Immobilization of Fe-Doped Ni(2)P Particles Within Biomass Agarose-Derived Porous N,P-Carbon Nanosheets for Efficient Bifunctional Oxygen Electrocatalysis

A feasible and green sol-gel method is proposed to fabricate well-distributed nano-particulate Fe-Ni(2)P incorporated in N, P-codoped porous carbon nanosheets (Fe-Ni(2)P@N,P-CNSs) using biomass agarose as a carbon source, and ethylenediamine tetra (methylenephosphonic acid) (EDTMPA) as both the N and P source. The doped Fe in Ni(2)P is essential for a substantial increase in intrinsic catalytic activity, while the combined N,P-containing porous carbon matrix with a better degree of graphitization endows the prepared Fe-Ni(2)P@N,P-CNSs catalyst with a high specific surface area and improved electrical conductivity.

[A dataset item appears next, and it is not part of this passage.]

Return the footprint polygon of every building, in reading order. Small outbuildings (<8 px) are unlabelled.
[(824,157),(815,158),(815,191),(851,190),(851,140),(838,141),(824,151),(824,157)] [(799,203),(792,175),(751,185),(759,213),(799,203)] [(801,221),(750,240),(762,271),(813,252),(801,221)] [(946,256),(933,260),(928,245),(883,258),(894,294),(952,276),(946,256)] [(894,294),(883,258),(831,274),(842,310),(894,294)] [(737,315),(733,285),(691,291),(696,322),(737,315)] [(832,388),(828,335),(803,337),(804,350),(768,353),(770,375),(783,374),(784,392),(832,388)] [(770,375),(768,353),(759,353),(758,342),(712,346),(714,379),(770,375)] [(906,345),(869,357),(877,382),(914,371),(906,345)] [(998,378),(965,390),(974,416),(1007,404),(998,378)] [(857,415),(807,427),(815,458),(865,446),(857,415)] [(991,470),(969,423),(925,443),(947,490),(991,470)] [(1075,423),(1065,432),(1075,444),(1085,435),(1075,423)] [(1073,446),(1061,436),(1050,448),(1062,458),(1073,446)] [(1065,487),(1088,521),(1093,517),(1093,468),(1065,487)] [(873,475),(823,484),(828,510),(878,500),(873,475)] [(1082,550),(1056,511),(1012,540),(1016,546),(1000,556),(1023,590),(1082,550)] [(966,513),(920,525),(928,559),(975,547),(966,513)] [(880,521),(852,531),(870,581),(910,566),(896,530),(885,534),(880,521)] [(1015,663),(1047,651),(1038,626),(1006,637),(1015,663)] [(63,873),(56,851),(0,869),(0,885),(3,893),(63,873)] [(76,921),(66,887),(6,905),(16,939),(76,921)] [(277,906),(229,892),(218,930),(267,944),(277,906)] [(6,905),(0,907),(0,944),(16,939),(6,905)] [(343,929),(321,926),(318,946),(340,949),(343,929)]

Benefiting from the specific chemical composition and designed active site structure, the as-synthesized Fe-Ni(2)P@N,P-CNSs manifests a satisfying catalytic performance toward both oxygen reduction reaction (ORR) and oxygen evolution reaction (OER) in an alkaline solution, with low overpotential, small Tafel slope and long-term durability, relative to the counterparts (Fe-free Ni(12)P(5)/Ni(2)P(2)O(7)@N,P-CNSs and CNSs) with single components and even comparable to Pt/C and RuO(2) catalysts. The present work broadens the exploration of efficient bifunctional oxygen electrocatalysts using earth abundant biomass as carbon sources based on non-noble metals for low cost renewable energy conversion/storage.